Yellow fever outbreak ravages southern Brazil, living many dead

World Today

An outbreak of yellow fever has killed over 100 since the beginning of the year. Health authorities in Rio de Janeiro are anticipating an even larger vaccination campaign.

CGTN’s Lucrecia Franco filed this report.

Hundreds of people have been lining up in Rio’s public health clinics to receive yellow fever vaccines.

They are afraid of contracting a disease that had been almost fully eradicated, but is back and causing alarm.

Presently, the outbreak has been limited to rural areas in Brazil’s southeast, where the virus has been spreading to humans by “wild” mosquitoes that bit infected monkeys.

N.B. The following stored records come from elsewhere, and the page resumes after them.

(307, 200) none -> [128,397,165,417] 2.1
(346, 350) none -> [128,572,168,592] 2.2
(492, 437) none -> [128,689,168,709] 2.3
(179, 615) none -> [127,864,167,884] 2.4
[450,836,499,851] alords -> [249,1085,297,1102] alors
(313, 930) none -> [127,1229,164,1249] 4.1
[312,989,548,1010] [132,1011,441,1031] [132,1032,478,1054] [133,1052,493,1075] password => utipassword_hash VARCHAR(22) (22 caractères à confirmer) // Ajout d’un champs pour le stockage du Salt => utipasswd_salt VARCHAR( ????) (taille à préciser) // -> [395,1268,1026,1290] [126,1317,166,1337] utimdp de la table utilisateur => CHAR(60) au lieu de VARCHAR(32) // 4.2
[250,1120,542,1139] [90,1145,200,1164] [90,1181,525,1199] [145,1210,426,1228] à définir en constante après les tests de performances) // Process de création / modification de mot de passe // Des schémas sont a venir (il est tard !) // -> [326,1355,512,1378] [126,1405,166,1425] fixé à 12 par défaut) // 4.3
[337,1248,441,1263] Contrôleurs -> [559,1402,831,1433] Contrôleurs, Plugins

Yellow fever is deadly for monkeys and it can also be for unvaccinated humans.

A mass vaccination campaign in Rio was announced earlier this month as a preventive measure, but after two cases were confirmed in a rural area of the state, including one death, the campaign was expanded as the demand for the vaccine soars.

Most Cariocas, as Rio’s citizens are called, were never vaccinated.

Brazil’s Ministry of Health says there are more than 400 confirmed cases and 137 deaths in neighboring states.

According to the World Health Organization, a small proportion of patients who contract yellow fever develop severe symptoms and half of those die within seven to ten days.

While Rio’s residents are now desperately trying to get vaccinated, the state government is aiming to vaccinate the whole state population of 12 million by the end of the year or earlier.